To absolve himself from this feeling, and as an act of contrition long after the death of his father, Johnson went to the market place of Uttoxeter and stood silently on the site of his father’s bookstall, bare-headed, in the rain, an event which is movingly commemorated every year on the same spot.

These are feelings which afflict both great and humble, regardless of social standing, fame or wealth. Robert Louis Stevenson became one of the most successful authors of his day. His books and essays are still read with pleasure. He suffered from ill health for much of his adult life and settled in Samoa in the Pacific to benefit from its benign climate, dying there at the age of forty-four at the height of his fame.

Stevenson accepted that his lease on life was temporary and prepared himself for an end which must have seemed inevitable without anger or rancour, or, as he put it, ‘to renounce when that should be necessary and not be embittered’.

Is it possible to accept the loss of our acquisitions as part of God’s plan for us? Can we adopt an attitude of good-humoured renunciation as a way of cooperating with God’s will? Surely this is a defining characteristic of the Christian life expressed in the Quaker philosophy.
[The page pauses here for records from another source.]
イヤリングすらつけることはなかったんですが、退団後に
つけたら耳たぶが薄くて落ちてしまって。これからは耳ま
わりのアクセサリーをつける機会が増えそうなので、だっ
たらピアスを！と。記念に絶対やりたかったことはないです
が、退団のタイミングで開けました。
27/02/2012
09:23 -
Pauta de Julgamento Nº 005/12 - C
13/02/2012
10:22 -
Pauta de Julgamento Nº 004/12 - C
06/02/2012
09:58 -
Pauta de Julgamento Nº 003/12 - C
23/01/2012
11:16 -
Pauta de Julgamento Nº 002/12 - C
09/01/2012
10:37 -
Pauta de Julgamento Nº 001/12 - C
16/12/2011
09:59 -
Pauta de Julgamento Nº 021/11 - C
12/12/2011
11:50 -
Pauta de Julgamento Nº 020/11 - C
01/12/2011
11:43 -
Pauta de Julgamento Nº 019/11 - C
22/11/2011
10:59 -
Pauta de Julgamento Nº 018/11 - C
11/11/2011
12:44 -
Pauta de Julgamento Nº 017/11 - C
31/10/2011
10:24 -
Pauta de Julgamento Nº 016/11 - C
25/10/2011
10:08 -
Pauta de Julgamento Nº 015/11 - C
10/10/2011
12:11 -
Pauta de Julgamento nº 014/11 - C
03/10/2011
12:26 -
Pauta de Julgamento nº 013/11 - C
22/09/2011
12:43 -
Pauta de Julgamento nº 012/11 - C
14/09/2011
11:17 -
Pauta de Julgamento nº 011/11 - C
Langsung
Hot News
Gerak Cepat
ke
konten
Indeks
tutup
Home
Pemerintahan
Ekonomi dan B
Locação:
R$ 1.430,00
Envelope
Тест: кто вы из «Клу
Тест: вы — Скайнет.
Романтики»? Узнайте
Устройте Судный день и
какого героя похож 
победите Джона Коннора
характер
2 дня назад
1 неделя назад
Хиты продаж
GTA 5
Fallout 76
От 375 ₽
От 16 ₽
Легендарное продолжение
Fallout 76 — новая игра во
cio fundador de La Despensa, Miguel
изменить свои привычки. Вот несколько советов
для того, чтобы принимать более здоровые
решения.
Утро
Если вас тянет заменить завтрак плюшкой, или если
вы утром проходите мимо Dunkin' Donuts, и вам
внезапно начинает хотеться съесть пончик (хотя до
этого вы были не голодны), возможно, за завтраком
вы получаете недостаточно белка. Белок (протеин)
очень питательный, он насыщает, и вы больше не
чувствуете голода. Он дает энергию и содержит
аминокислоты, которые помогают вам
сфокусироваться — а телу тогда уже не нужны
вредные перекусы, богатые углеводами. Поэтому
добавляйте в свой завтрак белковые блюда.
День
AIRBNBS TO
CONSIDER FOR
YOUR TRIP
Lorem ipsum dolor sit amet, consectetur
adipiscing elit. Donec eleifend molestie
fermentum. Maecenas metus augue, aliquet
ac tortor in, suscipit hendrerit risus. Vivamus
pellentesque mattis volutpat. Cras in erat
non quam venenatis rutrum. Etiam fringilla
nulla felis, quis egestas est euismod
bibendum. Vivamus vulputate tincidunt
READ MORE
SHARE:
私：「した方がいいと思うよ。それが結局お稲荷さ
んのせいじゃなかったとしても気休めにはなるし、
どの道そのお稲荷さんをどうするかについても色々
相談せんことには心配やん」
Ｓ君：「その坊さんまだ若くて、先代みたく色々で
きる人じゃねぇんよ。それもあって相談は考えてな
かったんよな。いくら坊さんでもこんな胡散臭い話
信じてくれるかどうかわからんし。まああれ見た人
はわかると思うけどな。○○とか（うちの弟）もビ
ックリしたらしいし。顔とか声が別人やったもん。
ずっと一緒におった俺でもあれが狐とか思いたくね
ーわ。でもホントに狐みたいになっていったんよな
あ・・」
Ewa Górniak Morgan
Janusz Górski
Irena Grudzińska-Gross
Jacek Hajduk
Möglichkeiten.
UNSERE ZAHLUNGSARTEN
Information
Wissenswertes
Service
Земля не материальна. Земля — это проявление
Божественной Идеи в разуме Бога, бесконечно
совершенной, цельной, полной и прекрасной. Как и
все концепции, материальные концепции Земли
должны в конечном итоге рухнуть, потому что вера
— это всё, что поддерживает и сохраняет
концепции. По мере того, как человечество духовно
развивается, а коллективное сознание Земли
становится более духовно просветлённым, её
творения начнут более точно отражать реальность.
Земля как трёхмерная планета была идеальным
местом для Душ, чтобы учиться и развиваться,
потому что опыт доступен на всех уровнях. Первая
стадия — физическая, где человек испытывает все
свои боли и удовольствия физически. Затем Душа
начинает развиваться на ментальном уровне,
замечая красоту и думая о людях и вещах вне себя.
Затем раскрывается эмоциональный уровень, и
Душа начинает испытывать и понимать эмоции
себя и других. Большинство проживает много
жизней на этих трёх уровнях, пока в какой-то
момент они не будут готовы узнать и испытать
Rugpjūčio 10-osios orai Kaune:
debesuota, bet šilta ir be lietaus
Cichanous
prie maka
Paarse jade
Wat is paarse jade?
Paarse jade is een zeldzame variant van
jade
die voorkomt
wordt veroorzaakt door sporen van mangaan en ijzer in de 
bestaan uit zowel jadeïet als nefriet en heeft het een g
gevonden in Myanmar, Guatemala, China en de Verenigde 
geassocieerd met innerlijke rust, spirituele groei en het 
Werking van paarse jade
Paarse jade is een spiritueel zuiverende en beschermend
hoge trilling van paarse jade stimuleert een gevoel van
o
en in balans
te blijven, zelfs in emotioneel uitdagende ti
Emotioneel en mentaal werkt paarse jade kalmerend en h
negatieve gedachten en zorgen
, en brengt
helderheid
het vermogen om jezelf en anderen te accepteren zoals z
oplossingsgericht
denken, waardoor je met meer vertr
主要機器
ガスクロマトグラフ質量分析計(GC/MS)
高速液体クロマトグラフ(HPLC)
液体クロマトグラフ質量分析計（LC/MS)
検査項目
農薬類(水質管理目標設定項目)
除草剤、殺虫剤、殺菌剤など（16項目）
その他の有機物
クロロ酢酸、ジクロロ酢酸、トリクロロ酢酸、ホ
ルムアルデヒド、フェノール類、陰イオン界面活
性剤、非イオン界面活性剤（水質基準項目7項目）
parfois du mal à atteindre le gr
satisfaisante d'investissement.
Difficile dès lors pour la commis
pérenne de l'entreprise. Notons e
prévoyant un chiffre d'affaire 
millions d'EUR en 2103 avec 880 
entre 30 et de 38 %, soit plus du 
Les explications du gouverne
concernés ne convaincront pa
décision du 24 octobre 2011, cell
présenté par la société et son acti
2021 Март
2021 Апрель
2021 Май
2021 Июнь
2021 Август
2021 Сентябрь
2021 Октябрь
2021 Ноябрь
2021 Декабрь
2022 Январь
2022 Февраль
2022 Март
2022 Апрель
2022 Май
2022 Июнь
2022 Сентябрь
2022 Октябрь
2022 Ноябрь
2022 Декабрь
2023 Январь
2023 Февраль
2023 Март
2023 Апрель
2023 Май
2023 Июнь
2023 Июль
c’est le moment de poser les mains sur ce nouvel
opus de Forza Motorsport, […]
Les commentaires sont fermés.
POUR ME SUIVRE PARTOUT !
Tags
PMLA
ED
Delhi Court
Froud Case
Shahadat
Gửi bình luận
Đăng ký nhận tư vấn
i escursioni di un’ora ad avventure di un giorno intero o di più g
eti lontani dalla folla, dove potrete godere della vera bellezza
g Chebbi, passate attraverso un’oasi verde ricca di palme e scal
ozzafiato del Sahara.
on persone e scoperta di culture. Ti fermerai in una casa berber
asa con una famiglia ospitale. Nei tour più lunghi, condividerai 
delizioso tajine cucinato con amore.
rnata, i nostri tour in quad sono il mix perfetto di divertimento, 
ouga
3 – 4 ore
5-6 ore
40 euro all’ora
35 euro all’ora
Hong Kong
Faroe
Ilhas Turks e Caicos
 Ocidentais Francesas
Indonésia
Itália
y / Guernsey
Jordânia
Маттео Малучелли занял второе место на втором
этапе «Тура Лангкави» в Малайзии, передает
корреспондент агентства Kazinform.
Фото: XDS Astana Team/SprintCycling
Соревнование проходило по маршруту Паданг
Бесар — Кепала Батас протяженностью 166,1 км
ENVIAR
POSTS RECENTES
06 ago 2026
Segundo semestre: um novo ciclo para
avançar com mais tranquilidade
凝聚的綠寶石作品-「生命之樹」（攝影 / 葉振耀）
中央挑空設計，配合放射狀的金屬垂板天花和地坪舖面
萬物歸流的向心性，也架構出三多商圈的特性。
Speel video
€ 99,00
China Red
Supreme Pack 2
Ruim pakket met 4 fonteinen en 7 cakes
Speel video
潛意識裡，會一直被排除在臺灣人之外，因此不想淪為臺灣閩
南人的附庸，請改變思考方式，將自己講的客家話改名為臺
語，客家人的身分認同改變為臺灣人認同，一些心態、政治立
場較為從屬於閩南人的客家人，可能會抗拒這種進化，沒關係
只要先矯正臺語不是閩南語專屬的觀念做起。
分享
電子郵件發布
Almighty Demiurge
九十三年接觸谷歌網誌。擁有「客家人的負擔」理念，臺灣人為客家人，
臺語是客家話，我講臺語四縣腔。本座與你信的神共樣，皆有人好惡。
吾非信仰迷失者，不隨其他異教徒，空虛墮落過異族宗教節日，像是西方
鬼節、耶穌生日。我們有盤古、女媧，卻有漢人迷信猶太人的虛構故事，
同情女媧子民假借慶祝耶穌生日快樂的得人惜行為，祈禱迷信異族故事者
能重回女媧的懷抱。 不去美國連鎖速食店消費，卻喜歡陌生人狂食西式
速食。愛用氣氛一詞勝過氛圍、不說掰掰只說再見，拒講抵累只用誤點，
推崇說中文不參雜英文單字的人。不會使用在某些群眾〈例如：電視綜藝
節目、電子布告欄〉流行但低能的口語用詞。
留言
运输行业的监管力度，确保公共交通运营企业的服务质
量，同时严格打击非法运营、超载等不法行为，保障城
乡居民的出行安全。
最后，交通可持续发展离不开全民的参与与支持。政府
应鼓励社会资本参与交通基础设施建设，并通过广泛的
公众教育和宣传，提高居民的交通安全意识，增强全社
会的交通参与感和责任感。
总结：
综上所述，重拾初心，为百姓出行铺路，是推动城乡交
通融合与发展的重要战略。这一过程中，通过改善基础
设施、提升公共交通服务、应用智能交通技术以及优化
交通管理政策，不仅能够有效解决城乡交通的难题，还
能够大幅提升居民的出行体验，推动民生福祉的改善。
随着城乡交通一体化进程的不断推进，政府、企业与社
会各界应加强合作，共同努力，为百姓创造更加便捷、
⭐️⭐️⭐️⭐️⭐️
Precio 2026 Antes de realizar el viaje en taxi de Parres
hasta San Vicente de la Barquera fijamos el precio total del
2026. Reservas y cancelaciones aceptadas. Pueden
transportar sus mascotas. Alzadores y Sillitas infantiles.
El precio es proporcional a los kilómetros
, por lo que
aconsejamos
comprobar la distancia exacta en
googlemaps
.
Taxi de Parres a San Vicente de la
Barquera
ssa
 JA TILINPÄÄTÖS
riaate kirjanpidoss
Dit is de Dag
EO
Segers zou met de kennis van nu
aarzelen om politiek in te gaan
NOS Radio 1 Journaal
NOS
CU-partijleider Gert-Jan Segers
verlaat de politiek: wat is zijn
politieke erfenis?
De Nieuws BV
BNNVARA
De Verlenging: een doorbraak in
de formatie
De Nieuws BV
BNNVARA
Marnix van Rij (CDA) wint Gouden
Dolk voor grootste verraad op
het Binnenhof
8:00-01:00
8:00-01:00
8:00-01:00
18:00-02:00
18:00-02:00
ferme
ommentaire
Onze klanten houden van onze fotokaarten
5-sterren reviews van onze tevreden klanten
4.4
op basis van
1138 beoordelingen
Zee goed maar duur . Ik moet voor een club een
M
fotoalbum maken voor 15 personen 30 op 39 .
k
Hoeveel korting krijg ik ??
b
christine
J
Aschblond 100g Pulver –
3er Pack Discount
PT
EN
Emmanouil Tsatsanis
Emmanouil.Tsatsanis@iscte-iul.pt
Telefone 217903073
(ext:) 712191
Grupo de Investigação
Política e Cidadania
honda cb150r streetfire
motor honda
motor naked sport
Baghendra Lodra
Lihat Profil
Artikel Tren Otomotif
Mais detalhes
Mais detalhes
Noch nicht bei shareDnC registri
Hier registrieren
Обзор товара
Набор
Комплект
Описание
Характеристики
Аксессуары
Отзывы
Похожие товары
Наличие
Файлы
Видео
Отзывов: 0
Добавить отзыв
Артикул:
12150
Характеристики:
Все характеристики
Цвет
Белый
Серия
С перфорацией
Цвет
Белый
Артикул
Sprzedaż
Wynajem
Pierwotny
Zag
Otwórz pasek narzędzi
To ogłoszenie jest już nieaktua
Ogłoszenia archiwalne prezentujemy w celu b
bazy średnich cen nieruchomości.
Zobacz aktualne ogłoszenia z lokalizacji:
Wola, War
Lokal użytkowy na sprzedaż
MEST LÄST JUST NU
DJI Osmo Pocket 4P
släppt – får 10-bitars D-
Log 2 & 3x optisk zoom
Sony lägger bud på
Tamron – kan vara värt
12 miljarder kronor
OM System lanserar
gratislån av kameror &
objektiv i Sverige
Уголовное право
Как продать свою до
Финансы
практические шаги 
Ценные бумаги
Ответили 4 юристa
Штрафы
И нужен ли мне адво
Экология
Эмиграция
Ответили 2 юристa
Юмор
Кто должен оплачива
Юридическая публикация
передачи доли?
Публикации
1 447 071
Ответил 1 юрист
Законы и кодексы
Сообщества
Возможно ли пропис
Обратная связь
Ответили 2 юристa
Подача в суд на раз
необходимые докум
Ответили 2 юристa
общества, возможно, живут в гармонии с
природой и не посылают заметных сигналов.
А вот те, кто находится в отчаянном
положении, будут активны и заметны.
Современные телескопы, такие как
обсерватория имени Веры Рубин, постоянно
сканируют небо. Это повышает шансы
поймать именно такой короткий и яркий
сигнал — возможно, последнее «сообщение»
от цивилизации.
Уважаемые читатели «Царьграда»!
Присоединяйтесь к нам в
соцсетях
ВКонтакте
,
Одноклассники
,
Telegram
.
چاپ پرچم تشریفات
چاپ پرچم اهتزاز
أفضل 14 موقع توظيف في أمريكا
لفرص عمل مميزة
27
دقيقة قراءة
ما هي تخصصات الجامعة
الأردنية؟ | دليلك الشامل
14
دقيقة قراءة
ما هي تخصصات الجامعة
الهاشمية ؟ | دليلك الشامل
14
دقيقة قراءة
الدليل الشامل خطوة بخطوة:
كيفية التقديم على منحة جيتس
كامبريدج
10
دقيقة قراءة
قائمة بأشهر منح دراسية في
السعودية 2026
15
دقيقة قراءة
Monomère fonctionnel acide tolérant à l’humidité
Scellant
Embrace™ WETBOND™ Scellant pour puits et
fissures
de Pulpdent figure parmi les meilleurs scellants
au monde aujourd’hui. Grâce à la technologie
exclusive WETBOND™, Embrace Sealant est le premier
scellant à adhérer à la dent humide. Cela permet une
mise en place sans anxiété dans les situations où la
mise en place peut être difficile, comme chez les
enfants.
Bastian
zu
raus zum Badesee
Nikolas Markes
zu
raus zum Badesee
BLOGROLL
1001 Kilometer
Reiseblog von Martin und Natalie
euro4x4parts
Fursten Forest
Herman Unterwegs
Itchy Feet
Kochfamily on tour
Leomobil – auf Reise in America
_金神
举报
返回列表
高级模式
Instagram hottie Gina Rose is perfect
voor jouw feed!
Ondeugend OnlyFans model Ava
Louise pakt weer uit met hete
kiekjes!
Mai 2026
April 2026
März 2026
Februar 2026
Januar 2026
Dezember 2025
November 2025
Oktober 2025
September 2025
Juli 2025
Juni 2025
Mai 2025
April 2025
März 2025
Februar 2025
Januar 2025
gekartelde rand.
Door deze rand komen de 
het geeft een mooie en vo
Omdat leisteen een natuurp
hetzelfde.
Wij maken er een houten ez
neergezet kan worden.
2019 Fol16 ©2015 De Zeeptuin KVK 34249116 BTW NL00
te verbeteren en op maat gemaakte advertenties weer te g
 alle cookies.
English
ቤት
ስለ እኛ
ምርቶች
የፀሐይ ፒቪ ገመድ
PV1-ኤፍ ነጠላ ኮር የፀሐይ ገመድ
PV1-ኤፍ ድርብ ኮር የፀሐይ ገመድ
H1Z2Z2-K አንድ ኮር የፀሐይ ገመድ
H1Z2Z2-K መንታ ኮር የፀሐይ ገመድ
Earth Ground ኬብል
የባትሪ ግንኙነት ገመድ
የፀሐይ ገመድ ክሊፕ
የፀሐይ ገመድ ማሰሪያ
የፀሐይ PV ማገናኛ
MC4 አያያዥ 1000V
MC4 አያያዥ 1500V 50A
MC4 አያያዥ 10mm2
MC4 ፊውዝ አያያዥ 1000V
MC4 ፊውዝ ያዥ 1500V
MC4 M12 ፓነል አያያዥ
Advices & queries 29 counsels us that, ‘Although old age may bring increasing disability and loneliness, it can also bring serenity, detachment and wisdom.’ How can we find that detachment and wisdom, other than through our enduring awareness of God’s love for us?

Samuel Johnson was a passionate opponent of slavery and left part of his personal fortune to his servant and loyal companion Frank Barber, a once-enslaved Jamaican, who also became his literary executor and was one of the most important sources for Boswell, Johnson’s biographer.

Johnson’s most valued possession was his tongue and his ready wit. More than anything else, his conversation defined his identity. Late in life, he awoke one morning to discover that he had lost the power of speech, probably as the result of a stroke. He got out of bed and wrote a card for Frank to deliver to a trusted neighbour. His short message remains one of the most moving and uplifting in the English language, and a testament to his faith.

‘Dear Sir – It has pleased God, this morning, to deprive me of the powers of speech; and as I do not know but that it may be his further good pleasure to deprive me soon of my senses, I request you will on receipt of this note, come to me, and act for me, as the exigencies of my case may require.